U swych mglistych początków wiolonczela – w odróżnieniu od kojarzonej z muzyką dworską violi da gamba, z którą wbrew pozorom nie łączyło jej bliskie pokrewieństwo – stanowić mogła prosty, akompaniujący instrument basowy. Dopiero od czasów, gdy północnowłoscy lutnicy nadali jej zbliżony do współczesnego wygląd i brzmienie, instrument zaczął się stopniowo usamodzielniać. Musiało jednak upłynąć jeszcze sporo czasu, by wiolonczela, ze względu na poważny ton swojego niskiego rejestru, zyskała miano „najsmutniejszego z instrumentów” czy „muzycznego żałobnika”. Za jeden z najjaśniejszych momentów w historii jej emancypacji uznaje się skomponowanie przez Johanna Sebastiana Bacha Sześciu suit na wiolonczelę solo.

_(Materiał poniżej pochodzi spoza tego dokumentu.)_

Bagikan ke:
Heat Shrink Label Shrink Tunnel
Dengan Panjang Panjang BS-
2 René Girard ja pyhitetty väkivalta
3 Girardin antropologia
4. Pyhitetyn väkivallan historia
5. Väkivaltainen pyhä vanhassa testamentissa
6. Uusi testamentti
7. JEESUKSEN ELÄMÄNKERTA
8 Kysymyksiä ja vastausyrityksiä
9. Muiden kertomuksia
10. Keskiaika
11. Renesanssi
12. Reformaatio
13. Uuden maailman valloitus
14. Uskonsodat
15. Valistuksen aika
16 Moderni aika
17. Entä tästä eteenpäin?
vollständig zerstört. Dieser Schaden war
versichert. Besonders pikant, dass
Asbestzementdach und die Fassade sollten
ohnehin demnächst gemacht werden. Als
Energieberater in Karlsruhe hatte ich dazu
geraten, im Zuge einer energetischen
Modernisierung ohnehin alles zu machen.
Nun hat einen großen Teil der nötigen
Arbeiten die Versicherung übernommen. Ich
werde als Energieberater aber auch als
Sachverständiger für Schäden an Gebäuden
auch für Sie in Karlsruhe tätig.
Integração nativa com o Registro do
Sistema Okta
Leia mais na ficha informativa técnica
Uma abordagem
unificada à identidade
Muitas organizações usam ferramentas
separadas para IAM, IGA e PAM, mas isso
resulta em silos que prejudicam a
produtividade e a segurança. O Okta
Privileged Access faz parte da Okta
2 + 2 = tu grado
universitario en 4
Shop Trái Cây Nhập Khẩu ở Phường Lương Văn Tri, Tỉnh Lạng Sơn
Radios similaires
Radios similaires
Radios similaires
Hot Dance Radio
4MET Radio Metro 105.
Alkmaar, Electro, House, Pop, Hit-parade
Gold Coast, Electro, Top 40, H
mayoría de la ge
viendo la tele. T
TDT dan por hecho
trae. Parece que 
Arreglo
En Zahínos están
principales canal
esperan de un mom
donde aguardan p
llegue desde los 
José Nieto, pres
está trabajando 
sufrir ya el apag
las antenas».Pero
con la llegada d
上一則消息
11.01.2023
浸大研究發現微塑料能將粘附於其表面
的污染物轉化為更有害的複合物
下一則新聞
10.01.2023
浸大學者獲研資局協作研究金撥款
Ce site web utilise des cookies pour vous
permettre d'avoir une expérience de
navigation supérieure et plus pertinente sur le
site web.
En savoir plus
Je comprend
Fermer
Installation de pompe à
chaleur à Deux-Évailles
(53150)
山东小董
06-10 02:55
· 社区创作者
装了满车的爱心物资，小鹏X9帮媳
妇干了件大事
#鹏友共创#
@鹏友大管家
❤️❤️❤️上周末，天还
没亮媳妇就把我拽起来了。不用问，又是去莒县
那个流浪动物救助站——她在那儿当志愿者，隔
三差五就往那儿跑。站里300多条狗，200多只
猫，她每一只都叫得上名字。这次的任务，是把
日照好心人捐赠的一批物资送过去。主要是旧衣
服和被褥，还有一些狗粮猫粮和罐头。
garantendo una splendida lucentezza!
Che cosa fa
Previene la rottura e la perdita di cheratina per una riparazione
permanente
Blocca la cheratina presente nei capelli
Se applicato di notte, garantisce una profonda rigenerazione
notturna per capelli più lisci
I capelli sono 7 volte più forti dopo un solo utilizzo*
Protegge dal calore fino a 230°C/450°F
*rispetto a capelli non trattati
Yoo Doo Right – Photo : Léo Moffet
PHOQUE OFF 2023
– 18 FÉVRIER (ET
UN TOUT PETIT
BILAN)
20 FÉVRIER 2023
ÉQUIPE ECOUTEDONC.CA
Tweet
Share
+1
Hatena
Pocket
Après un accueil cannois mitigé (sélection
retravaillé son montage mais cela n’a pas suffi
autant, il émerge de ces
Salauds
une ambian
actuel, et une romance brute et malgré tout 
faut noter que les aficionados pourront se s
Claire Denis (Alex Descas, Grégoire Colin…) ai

Choć na ogół wiolonczelę spotyka się dziś w towarzystwie innych instrumentów (czy to w składzie kameralnym, czy orkiestrowym), istnieją również utwory i transkrypcje, przeznaczone na zespoły (a nieraz wręcz orkiestry) złożone z samych tylko wiolonczel. Dla przykładu piąta suita z tworzonego na przestrzeni 15 lat cyklu Heitora Villa-Lobosa Bachianas brasileiras, będącego próbą połączenia wysoce cenionego przez kompozytora stylu Bacha i epoki baroku z kulturą tradycyjną Brazylii, przeznaczona jest na sopran i osiem wiolonczel. Utwór ten zabrzmi podczas niezwykłego koncertu, przygotowanego przez członków sekcji wiolonczel Orkiestry Filharmonii Narodowej, z gościnnym udziałem znakomitej śpiewaczki Olgi Pasiecznik.